Further extending a drawn-out legal battle, the U.S. Supreme Court on Friday agreed to hear a case over whether Texas’ congressional and House district boundaries discriminate against voters of color.
The high court’s decision to take the case is a short-term win for Texas’ Republican leaders who, in an effort to preserve the maps in question, had appealed two lower court rulings that invalidated parts of the state’s maps and would have required the district lines to be redrawn to address several voting rights violations.
The Supreme Court’s decision to weigh that appeal will further delay any redrawing efforts even after almost seven years of litigation between state attorneys and minority rights groups that challenged the maps.
In ruling against the maps last year, a three-judge panel in San Antonio had specifically flagged two congressional districts and nine House districts in four counties as problematic. But the Supreme Court in September temporarily blocked the lower court rulings — and any efforts to redraw the maps — in two 5-4 decisions as it considered the appeal from Texas Attorney General Ken Paxton.

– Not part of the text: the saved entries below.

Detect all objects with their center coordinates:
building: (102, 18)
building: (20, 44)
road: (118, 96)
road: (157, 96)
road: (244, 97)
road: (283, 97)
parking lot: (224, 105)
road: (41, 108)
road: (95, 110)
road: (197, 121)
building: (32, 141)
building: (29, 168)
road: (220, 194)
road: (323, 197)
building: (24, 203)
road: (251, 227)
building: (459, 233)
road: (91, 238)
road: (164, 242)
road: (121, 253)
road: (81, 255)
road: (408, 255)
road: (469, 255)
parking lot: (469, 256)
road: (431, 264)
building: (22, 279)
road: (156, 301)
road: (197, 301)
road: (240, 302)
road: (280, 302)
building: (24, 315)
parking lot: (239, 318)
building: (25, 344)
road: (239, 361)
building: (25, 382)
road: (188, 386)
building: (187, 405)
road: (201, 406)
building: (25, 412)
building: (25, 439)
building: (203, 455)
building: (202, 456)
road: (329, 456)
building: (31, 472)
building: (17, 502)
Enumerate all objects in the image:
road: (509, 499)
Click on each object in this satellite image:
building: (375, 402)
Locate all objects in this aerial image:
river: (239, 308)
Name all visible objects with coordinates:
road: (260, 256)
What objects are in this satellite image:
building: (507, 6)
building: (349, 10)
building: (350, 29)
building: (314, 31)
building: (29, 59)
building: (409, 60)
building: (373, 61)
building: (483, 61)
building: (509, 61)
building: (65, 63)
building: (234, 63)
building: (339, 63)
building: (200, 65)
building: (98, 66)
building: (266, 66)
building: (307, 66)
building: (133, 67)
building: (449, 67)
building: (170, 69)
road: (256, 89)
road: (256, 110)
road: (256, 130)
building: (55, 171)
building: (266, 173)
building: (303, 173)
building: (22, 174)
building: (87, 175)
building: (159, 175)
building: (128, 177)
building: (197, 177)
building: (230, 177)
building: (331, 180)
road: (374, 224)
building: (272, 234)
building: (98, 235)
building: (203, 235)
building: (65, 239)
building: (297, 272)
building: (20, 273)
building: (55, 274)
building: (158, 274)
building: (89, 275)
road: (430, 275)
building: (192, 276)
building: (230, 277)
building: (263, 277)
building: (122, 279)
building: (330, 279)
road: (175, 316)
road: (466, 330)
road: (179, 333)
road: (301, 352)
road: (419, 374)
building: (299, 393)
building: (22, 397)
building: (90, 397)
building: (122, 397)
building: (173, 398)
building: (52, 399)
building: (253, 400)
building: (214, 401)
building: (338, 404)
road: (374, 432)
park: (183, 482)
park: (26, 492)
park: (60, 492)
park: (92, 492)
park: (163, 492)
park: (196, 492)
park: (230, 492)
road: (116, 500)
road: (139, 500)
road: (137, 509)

Citing the need to provide election administrators with clarity on district boundaries, the state had argued in legal briefs that the Supreme Court risked throwing “the Texas election deadlines into chaos” if it allowed the redrawing of the state’s maps to move forward prior to the March primary vote.
The minority rights groups suing the state had formally asked the high court to dismiss the state’s appeal. They argued that “the right to legal districts prevails” when choosing between delaying electoral deadlines and addressing “voters’ ongoing harm” under the current maps.
The state’s currents maps, which have been in place for the past three election cycles, were adopted by the Legislature after the three-judge panel in San Antonio in 2012 tweaked boundaries drawn following the 2010 census.
It’s unclear when the court will schedule oral arguments.